= Selected passage =
□ □ □ □ □ □ □

One Woman Fights the System
by Margaret Tearman
Teresa Chambers wears her patriotism in plain sight. Her sweater is red, white and blue. A small American flag is pinned, perhaps deliberately, over her heart. The souvenir pens she hands out are emblazoned with the stars and stripes. And July 4, 2002 -back when she was Chief Chambers, the woman in charge of the United States Park Police - is one of Chambers' favorite memories.
"This was the first Fourth of July after 9/11. I realized I was a voice for the country in bringing people back to D.C. in the face of terrorism," she recalls. "When I was walking the parade route, three people came up to me and said they had been terrified to come to D.C. But after they saw me on TV, talking about how my father would bring me down to the National Mall to visit the museums and national monuments, they grabbed their grandchildren and jumped on a plane. They told me they were here because of me. To serve my country this way was just awesome."
Not so visible in this small, tidy, 47-year-old woman is another quality that seems bred in blood and bone. If you pick a fight with her, you had better be prepared to be in it for the long haul. Chambers is one determined woman, always has been.
Determination is the theme of another of her favorite stories. Standing just shy of five feet, four inches, 19-year-old Chambers didn't meet the height requirements for joining the Prince George's County Police Department. Chambers would not let fractions of an inch derail her ambitions. She practiced "standing tall" and did "stretching exercises" until she achieved her goal: a full five foot, four inches and acceptance as a rookie cop.
Twenty-four years later, the determined cop stretched to the top of her aspirations. In February, 2002, she was named chief of the U.S. Park Police. Her appointment was a milestone, both for her and the park police. She was the first woman - and the first outsider - to achieve that rank in the agency's 200-year history.
"It was an honor," Chambers told Bay Weekly. "It is the best law-enforcement job in the world. I rediscovered the patriotism that was instilled in me as a little girl. I never knew how important it was to me until I had the chance to compete for this job. It's an honor to wear this uniform."
Chambers' world was perfect. Unstinting devotion paid off. Hard work brought high rewards. Proud and patriotic, she stood tall alongside President George W. Bush in making America's hallowed places safe. Forty-four-year-old Teresa Chambers was at the top of her game. Or so it seemed.

□ □ □ □ □ □ □

= Directions =
1 > According to the profile of Teresa Chambers, in what month and year was she named chief of the U.S. Park Police?
2 > Write out the profile of Teresa Chambers from "Not so visible" up to and including "a rookie cop.".

= Data provided =
□ □ □ □ □ □ □

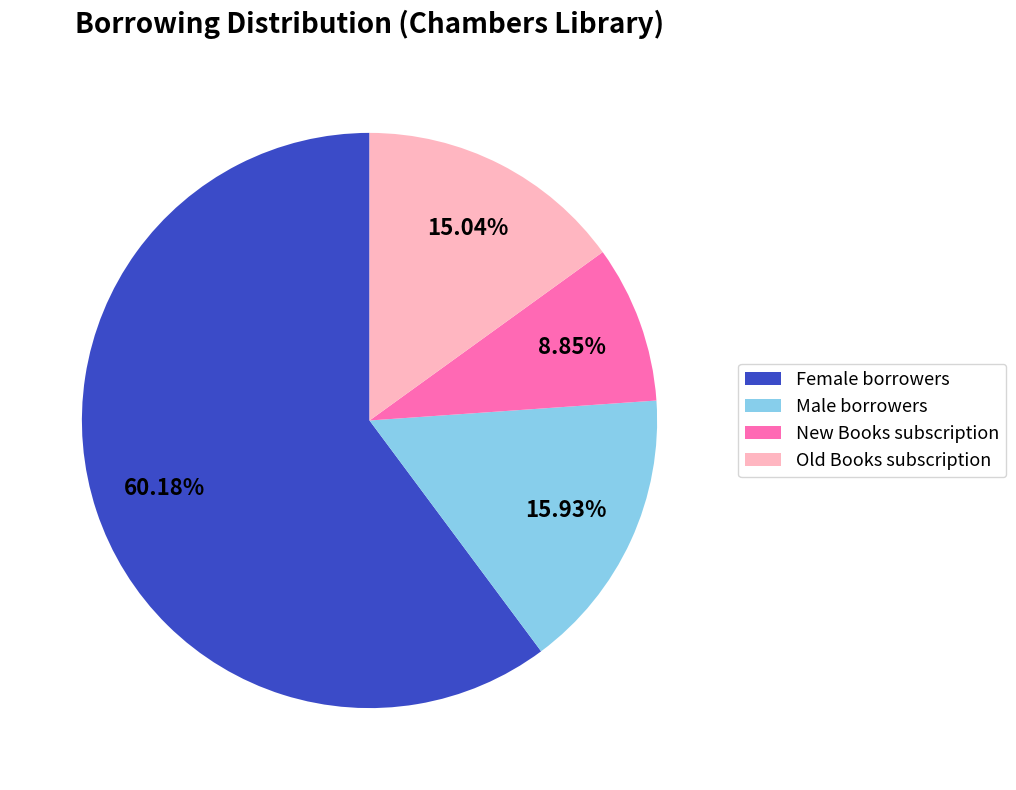

Which category accounts for the majority?

Female borrowers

□ □ □ □ □ □ □

= Responses =
1 > February 2002

2 >
Not so visible in this small, tidy, 47-year-old woman is another quality that seems bred in blood and bone. If you pick a fight with her, you had better be prepared to be in it for the long haul. Chambers is one determined woman, always has been.
Determination is the theme of another of her favorite stories. Standing just shy of five feet, four inches, 19-year-old Chambers didn't meet the height requirements for joining the Prince George's County Police Department. Chambers would not let fractions of an inch derail her ambitions. She practiced "standing tall" and did "stretching exercises" until she achieved her goal: a full five foot, four inches and acceptance as a rookie cop.